[PROVIDED TEXT]
▼▼▼

The drummer recorded each of the shows when the band was in Toronto on their ongoing WorldWired tour, and he will be airing the episodes – with one full hour dedicated to each member – on Sundays at 6 p.m. EST on Apple Music’s Beats 1 radio with encore airings running at 6 a.m. EST on Mondays. Hammett’s episode will air first on July 30th, with Trujillo (August 6th) and Hetfield (August 13th) to follow.
Ulrich said he learned a lot about Hammett’s childhood and understanding of music during his interview with the guitar player, who joined Metallica in 1983. “He has a very analytical mind about music,” Ulrich says. “His cast the net very wide with his playlist, so it goes from Iron Maiden to the Beatles to John Coltrane to Radiohead.
“I’m not gonna bullshit you,” he continues. “We don’t sit around and necessarily have conversations about John Coltrane on a day-to-day basis. So it’s fun for me to reconnect with all the fellas again in that intimate setting and talk music one-on-one. It’s not something that happens a lot, since we’ve all got families and there are people around. So it was very cool.”

▲▲▲

[RECORD EXCERPTS]
▼▼▼

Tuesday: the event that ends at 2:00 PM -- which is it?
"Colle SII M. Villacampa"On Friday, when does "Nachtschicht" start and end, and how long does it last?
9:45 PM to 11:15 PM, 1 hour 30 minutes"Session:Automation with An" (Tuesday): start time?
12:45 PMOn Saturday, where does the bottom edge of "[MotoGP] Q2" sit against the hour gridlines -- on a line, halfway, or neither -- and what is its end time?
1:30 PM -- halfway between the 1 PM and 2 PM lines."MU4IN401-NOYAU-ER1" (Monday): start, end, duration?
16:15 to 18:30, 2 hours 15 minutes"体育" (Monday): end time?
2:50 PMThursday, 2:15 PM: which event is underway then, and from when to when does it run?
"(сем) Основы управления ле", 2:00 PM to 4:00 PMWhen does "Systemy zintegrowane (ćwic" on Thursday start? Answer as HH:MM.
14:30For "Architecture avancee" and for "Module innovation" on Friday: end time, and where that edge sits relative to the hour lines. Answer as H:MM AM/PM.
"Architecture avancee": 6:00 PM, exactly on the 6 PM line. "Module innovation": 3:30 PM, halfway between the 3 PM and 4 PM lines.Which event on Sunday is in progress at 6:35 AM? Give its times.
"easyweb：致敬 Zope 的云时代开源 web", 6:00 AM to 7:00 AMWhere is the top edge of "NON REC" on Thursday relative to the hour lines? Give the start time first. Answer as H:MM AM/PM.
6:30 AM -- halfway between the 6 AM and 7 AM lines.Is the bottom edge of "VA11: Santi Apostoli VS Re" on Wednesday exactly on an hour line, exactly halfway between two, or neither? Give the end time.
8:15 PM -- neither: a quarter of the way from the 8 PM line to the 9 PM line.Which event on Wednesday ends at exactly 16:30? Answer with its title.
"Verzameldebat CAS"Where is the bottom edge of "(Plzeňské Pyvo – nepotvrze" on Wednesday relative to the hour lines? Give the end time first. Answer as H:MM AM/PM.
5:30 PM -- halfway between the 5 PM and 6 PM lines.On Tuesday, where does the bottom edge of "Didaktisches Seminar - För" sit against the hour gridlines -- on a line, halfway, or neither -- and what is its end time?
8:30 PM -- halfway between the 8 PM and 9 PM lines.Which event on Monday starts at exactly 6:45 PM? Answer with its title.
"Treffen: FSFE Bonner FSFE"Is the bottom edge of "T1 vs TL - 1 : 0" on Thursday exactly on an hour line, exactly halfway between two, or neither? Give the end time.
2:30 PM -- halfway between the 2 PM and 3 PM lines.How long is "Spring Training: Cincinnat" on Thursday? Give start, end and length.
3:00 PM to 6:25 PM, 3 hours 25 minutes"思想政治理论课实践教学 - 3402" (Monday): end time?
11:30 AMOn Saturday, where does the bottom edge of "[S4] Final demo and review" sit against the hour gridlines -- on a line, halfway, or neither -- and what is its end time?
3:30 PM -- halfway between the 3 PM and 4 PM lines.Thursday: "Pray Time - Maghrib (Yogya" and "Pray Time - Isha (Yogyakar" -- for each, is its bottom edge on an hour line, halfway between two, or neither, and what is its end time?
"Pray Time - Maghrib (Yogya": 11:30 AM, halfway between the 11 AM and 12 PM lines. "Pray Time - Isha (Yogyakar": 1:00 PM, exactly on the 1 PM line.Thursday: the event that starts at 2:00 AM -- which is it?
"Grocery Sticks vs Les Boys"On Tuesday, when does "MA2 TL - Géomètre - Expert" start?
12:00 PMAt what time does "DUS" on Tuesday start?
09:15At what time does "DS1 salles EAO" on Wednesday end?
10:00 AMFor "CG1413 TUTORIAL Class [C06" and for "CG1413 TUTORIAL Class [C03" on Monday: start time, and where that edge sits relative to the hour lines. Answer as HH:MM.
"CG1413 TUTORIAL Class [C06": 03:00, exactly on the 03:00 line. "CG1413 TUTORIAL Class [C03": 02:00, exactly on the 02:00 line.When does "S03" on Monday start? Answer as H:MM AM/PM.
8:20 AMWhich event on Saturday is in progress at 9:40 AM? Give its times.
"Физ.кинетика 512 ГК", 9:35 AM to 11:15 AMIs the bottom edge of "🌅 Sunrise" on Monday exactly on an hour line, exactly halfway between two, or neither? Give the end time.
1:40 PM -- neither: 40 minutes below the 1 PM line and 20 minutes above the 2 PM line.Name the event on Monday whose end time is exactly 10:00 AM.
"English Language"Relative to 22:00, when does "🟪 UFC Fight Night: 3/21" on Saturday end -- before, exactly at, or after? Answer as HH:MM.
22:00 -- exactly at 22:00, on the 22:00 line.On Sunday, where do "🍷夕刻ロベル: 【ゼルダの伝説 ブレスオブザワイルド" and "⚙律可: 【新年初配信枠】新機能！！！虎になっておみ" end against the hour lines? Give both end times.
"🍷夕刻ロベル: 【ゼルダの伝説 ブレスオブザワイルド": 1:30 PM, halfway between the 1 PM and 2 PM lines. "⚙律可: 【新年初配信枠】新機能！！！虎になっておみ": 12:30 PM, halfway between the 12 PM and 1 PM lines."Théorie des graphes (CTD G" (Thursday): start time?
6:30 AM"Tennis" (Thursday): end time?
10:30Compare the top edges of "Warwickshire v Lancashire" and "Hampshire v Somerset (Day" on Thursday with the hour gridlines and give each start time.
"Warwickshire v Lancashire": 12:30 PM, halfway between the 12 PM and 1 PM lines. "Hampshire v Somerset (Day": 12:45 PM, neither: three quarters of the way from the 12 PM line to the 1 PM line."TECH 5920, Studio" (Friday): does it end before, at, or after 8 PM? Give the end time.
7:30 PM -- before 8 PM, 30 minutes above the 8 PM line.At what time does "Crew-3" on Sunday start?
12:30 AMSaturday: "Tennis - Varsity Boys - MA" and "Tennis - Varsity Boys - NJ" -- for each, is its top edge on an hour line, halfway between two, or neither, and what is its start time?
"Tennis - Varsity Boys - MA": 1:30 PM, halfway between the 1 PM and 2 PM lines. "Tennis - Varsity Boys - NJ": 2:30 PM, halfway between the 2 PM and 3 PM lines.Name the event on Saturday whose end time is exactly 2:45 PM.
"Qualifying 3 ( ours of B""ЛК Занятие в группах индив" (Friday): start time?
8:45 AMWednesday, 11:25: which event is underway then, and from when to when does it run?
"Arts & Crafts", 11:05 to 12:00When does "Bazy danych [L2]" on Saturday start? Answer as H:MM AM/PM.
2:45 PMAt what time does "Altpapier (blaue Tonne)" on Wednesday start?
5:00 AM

▲▲▲

[STATED EXERCISE] Reproduce, word for word, everything in the passage about Ulrich's radio episodes from "Ulrich said he" down to "Coltrane to Radiohead.". These rows come from a separate source.

[EXERCISE RESPONSE]
Ulrich said he learned a lot about Hammett’s childhood and understanding of music during his interview with the guitar player, who joined Metallica in 1983. “He has a very analytical mind about music,” Ulrich says. “His cast the net very wide with his playlist, so it goes from Iron Maiden to the Beatles to John Coltrane to Radiohead.